Earlier this year, AT&T contributed code to seed the new project. While several open source projects exist to help solve part of the problem, Akraino is believed to be the only project that is attempting to meet the need for an edge infrastructure solution.

“Akraino Edge Stack, coupled with ONAP and OpenStack, will help to accelerate progress towards development of next-generation, network-based edge services, fueling a new ecosystem of applications for 5G and IoT,” said Mazin Gilbert, VP of Advanced Technology at AT&T Labs.

AT&T plans to offer cellular, standards-based 5G to customers in a dozen cities in the US, including parts of Dallas, Atlanta and Waco, Texas, by the end of this year. In February AT&T announced that its mobile 5G deployments in 2018 will be based on 3GPP Release-15 standards and operate – at least partially – over mmWave spectrum. It started 5G field trials with mmWave in mid-2016 and has tested 5G service with residential customers, small and large businesses, and high-traffic retail locations.

It also reiterated that 5G and SDN are best buddies – a virtualized and software-defined network allows it to develop, deploy and protect new network applications faster than with a hardware-based model. It created an Advanced 5G NR Testbed System (ANTS) at its new lab in Austin, Texas, which will allow it to test new features on a simulated 5G network for eventual standardisation and use on its commercial network.

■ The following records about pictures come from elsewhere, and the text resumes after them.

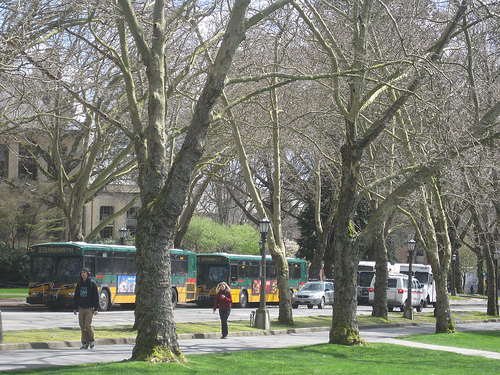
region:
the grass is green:
[283, 346, 397, 367]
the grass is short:
[294, 337, 384, 373]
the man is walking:
[67, 248, 119, 350]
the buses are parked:
[37, 225, 332, 310]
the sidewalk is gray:
[210, 334, 310, 356]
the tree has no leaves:
[110, 37, 235, 348]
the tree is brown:
[86, 27, 223, 362]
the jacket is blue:
[61, 267, 113, 312]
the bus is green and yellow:
[11, 223, 221, 323]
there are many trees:
[135, 77, 458, 338]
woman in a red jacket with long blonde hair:
[205, 272, 242, 336]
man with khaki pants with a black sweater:
[55, 263, 108, 348]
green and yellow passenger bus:
[12, 217, 201, 311]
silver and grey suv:
[290, 273, 342, 310]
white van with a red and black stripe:
[365, 266, 427, 315]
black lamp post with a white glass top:
[250, 206, 278, 335]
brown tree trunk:
[127, 198, 192, 370]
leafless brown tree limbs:
[10, 0, 497, 177]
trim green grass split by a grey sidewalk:
[378, 327, 498, 373]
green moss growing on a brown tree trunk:
[131, 346, 185, 363]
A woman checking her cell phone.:
[207, 276, 238, 341]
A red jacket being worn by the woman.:
[204, 288, 239, 318]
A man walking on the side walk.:
[66, 263, 105, 351]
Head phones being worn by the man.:
[74, 264, 94, 283]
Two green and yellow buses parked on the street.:
[30, 244, 308, 309]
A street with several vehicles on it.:
[0, 267, 498, 340]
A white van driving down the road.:
[359, 267, 433, 318]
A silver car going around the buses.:
[276, 271, 341, 325]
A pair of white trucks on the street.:
[328, 256, 444, 316]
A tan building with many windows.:
[3, 128, 167, 258]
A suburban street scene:
[30, 17, 467, 359]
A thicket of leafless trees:
[27, 55, 482, 210]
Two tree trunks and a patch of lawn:
[128, 321, 363, 371]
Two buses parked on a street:
[28, 243, 307, 305]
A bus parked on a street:
[29, 246, 202, 305]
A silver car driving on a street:
[290, 279, 333, 314]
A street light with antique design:
[249, 213, 275, 330]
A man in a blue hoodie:
[71, 263, 99, 353]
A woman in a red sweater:
[209, 281, 234, 343]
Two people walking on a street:
[56, 265, 237, 345]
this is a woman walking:
[213, 278, 234, 335]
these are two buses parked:
[175, 258, 242, 277]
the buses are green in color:
[179, 256, 244, 277]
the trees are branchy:
[0, 0, 498, 188]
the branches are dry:
[10, 4, 497, 196]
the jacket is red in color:
[220, 294, 227, 305]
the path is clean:
[246, 332, 313, 343]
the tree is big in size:
[316, 152, 384, 322]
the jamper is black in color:
[80, 281, 92, 303]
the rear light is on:
[396, 288, 404, 291]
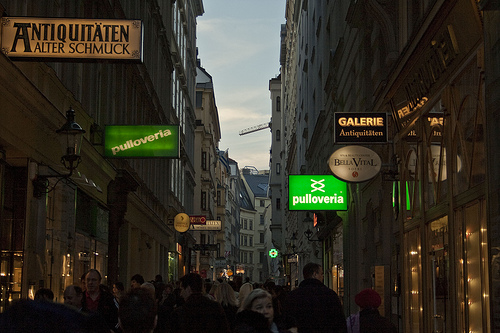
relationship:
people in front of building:
[0, 262, 403, 332] [347, 2, 497, 330]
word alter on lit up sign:
[32, 38, 66, 55] [0, 15, 145, 65]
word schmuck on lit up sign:
[66, 40, 134, 56] [0, 15, 145, 65]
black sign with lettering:
[333, 111, 389, 145] [336, 116, 384, 137]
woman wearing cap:
[342, 279, 396, 331] [355, 288, 382, 309]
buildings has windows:
[239, 167, 268, 287] [249, 217, 253, 230]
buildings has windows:
[239, 167, 268, 287] [248, 249, 252, 260]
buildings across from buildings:
[268, 1, 498, 329] [1, 2, 263, 331]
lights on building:
[458, 220, 488, 330] [347, 2, 497, 330]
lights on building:
[406, 237, 421, 331] [347, 2, 497, 330]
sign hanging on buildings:
[326, 144, 386, 184] [268, 75, 285, 288]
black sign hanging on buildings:
[334, 111, 386, 144] [268, 75, 285, 288]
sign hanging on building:
[101, 120, 184, 160] [7, 0, 197, 332]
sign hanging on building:
[172, 207, 190, 232] [7, 0, 197, 332]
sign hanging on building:
[1, 14, 146, 61] [7, 0, 197, 332]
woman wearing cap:
[345, 288, 391, 332] [351, 283, 384, 309]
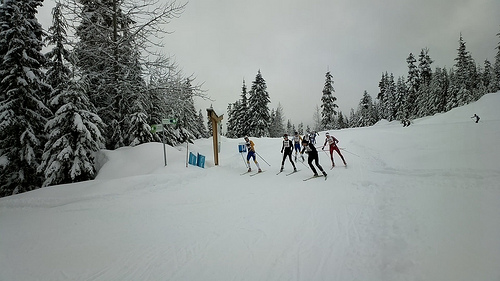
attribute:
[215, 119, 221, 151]
sign — wooden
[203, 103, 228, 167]
marker — wooden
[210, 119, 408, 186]
speeds — deadly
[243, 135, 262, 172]
skier — yellow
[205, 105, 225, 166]
sign — wooden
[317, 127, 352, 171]
skier — red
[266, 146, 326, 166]
tag — racing, identification, number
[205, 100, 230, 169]
sign — tall 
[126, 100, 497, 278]
hillside — snowy 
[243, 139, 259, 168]
suit — yellow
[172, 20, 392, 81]
sky — gray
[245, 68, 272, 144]
tree — snow, covered, pine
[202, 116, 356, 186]
ground — covered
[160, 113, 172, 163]
pole — silver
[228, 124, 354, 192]
skiers — group, cross country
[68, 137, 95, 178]
branches — tree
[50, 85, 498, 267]
snow — thick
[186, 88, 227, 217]
markers — trail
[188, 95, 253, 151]
marker — flag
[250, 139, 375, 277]
slope — ski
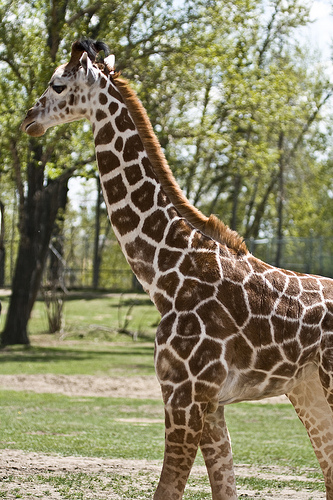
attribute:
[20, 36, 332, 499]
giraffe — brown, spotted, white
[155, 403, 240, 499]
legs — apart, long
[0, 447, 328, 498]
road — dirt, brown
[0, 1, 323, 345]
tree — green, tall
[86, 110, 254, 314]
neck — long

“5G will be our first new major technology initiative that will be ‘born in the cloud’,” said Marachel Knight, SVP wireless network architecture and design, AT&T. “How do you control, automate and upgrade those network assets? How do you increase efficiency? How do you get faster and better service delivery? Doing all that in hardware is slow, cumbersome, and expensive. The answer is software.”